What you eat, or choose not to eat, during Ramadan makes a big difference to your energy levels. After fasting all day, there is often a temptation to overeat and load up on sugary beverages during iftar and suhour, but you could be doing yourself a disservice.
Rahma Ali, clinical dietitian at Burjeel Hospital Abu Dhabi, says that iftar and suhoor meals should be well balanced and contain items from each food group, such as vegetables, cereals, meat, dairy products and fruit.
“Fasting during Ramadan can improve one’s health, but only if done in proper manner. If not, it can cause more harm than good. It is important to have self-control when you see a spread of appetising food. The key is to remember that Ramadan is a month to reap rewards and benefits, and increase your spiritual connection,” Ali says.
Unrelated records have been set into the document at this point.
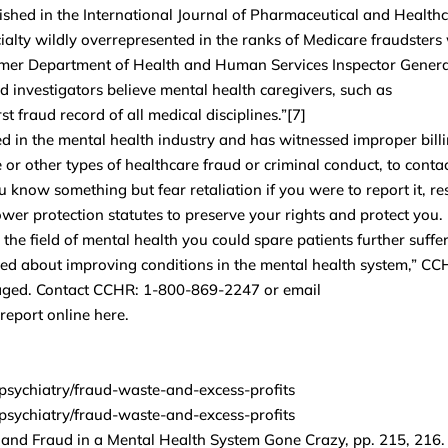
lished in the International Journal of Pharmaceutical and Health
alty wildly overrepresented in the ranks of Medicare fraudsters
rmer Department of Health and Human Services Inspector Genera
d investigators believe mental health caregivers, such as
t fraud record of all medical disciplines.”[7]
 in the mental health industry and has witnessed improper billi
e or other types of healthcare fraud or criminal conduct, to conta
know something but fear retaliation if you were to report it, re
wer protection statutes to preserve your rights and protect you.
the field of mental health you could spare patients further suffe
ned about improving conditions in the mental health system,” CC
uraged. Contact CCHR: 1-800-869-2247 or email
eport online here.
-psychiatry/fraud-waste-and-excess-profits
-psychiatry/fraud-waste-and-excess-profits
, and Fraud in a Mental Health System Gone Crazy, pp. 215, 216.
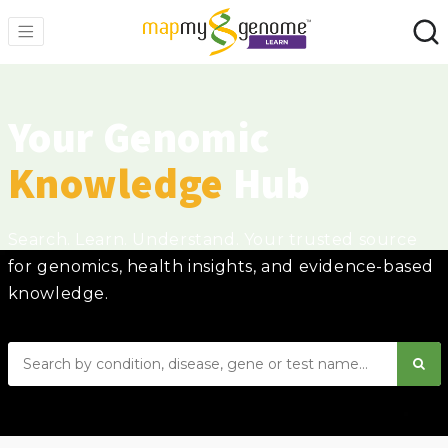
Your Genomic
Knowledge
Hub
Search. Learn. Understand. Your trusted source
for genomics, health insights, and evidence-based
knowledge.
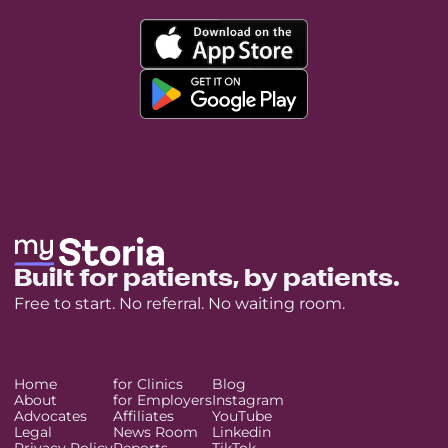
Built for patients, by patients.
Free to start. No referral. No waiting room.
Home
for Clinics
Blog
About
for Employers
Instagram
Advocates
Affiliates
YouTube
Legal
News Room
Linkedin
Privacy Policy
Reports
TikTok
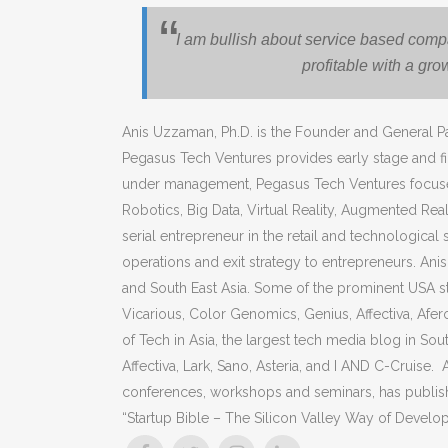
I am bullish about service based com
profitable with a gro
Anis Uzzaman, Ph.D. is the Founder and General Pa
Pegasus Tech Ventures provides early stage and fin
under management, Pegasus Tech Ventures focuses its 
Robotics, Big Data, Virtual Reality, Augmented Real
serial entrepreneur in the retail and technological
operations and exit strategy to entrepreneurs. Anis
and South East Asia. Some of the prominent USA st
Vicarious, Color Genomics, Genius, Affectiva, Afer
of Tech in Asia, the largest tech media blog in Sout
Affectiva, Lark, Sano, Asteria, and I AND C-Cruise. 
conferences, workshops and seminars, has publishe
“Startup Bible – The Silicon Valley Way of Develo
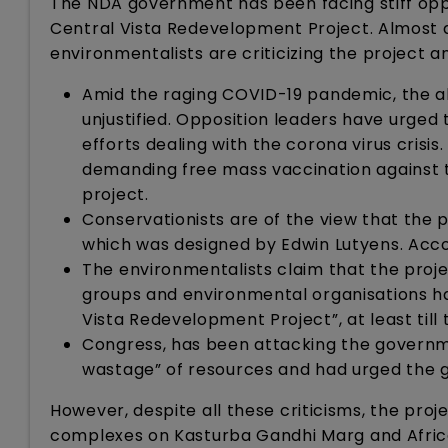
The NDA government has been facing stiff oppo
Central Vista Redevelopment Project. Almost all
environmentalists are criticizing the project
Amid the raging COVID-19 pandemic, the al
unjustified. Opposition leaders have urged
efforts dealing with the corona virus crisis
demanding free mass vaccination against t
project.
Conservationists are of the view that the pr
which was designed by Edwin Lutyens. Accord
The environmentalists claim that the proje
groups and environmental organisations ha
Vista Redevelopment Project”, at least till
Congress, has been attacking the governmen
wastage” of resources and had urged the 
However, despite all these criticisms, the proj
complexes on Kasturba Gandhi Marg and Africa 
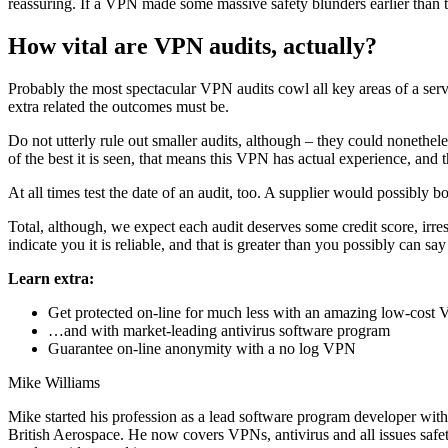
reassuring. If a VPN made some massive safety blunders earlier than the
How vital are VPN audits, actually?
Probably the most spectacular VPN audits cowl all key areas of a service
extra related the outcomes must be.
Do not utterly rule out smaller audits, although – they could nonethe
of the best it is seen, that means this VPN has actual experience, and th
At all times test the date of an audit, too. A supplier would possibly b
Total, although, we expect each audit deserves some credit score, irres
indicate you it is reliable, and that is greater than you possibly can 
Learn extra:
Get protected on-line for much less with an amazing low-cos
…and with market-leading antivirus software program
Guarantee on-line anonymity with a no log VPN
Mike Williams
Mike started his profession as a lead software program developer with
British Aerospace. He now covers VPNs, antivirus and all issues saf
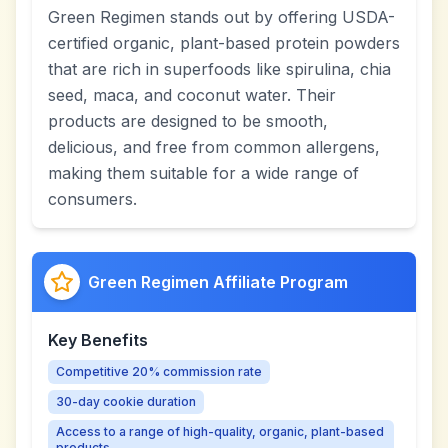
Green Regimen stands out by offering USDA-
certified organic, plant-based protein powders
that are rich in superfoods like spirulina, chia
seed, maca, and coconut water. Their
products are designed to be smooth,
delicious, and free from common allergens,
making them suitable for a wide range of
consumers.
Green Regimen Affiliate Program
Key Benefits
Competitive 20% commission rate
30-day cookie duration
Access to a range of high-quality, organic, plant-based
products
“Suhoor needs to be wholesome to provide enough energy to last during the long hours of fasting. It is important that the food you consume keeps you hydrated, so pay careful attention to the selection of food items during suhour.
“And while suhoor is important, eating habits during iftar cannot be ignored. Hence, it is important during Ramadan to break the fast with a balanced diet ensuring that the essential nutritional needs of your body are met. These include sodium and potassium which are lost due to sweating, especially during summer.”
Here are her suggestions for foods to eat and avoid during iftar and suhoor.
What to eat during iftar
Potassium-rich fruits: Potassium is necessary for the proper function of many of your body systems. Some of its key roles include minimising cramps and maintaining fluid and electrolyte balance in the body. Foods that are high in potassium include beans, dark leafy greens, potatoes, squash, yogurt, avocados, mushrooms, and bananas. Dates are nutrient powerhouses that are a good source of potassium and an excellent food to break your fast. A date not only helps you hydrate quickly, but gives you instant energy to make you feel rejuvenated after the long-hours of fasting.
Sufficient fluids: Drink as much water or fruit juices as possible between iftar and bedtime to avoid dehydration.
Raw nuts: Almonds contain good fats which are essential, particularly when your body has been craving fats after the long hours of fasting. Raw nuts are perfect for iftar as they help you feel full and in control, without the need to binge.
Hydrating vegetables: Cucumbers, lettuce and other vegetables are high in fibre and water. They not only help your body feel cool, but are also a great choice for keeping your skin healthy and avoiding constipation during Ramadan.
What to avoid during iftar
Carbonated drinks: Avoid drinking processed beverages and carbonated drinks, which are usually high in sugar, increasing your risk of overweight and obesity, and can cause bloating and gas, leading to indigestion. Stick to regular water and coconut water to quench your thirst.
High-sugar foods: High-sugar foods as sweets and chocolates should be avoided as they contain very little nutritional value and are high in calories. They contribute to weight gain and can lead to health issues if consumed every day.
Fried-foods: Greasy and fried food, such as fried dumplings, samosas, pastries and oily curries, should be avoided as they are loaded with fat and stored in the body as fatty tissue. Eating fatty foods after long hours of fasting causes acidity and indigestion.
What to eat during suhour
Protein-rich food: Eggs are high in protein and other nutrients. They not only help you to stay full for longer, but can be made in several ways to suit your tastes.
Fibre-rich food: Oatmeal is rich in fibre, which your body needs during suhour. Soluble fibre turns to gel in the stomach and slows digestion, which helps to lower cholesterol and blood glucose, and keep you energised throughout your fast.
Calcium and vitamin-rich food: Rich in calcium and protein, dairy products are a great source of nutrition. Opt for a yoghurt smoothie or choose a vanilla and honey milkshake to stay full and hydrated throughout the day.
What to avoid during suhour
Simple or refined carbohydrates: These foods, such as sugars, white flour, pastries, donuts and croissants, provide satisfaction for only three to four hours and are low in essential nutrients.
Salty food: An imbalance of sodium levels in your body makes you very thirsty while fasting, so try to avoid salted nuts, pickles, chips and food that contains soya sauce.
Caffeinated drinks: Coffee has caffeine which leads to insomnia and restlessness. In addition, it doesn't hydrate and keeps you longing for water the whole day.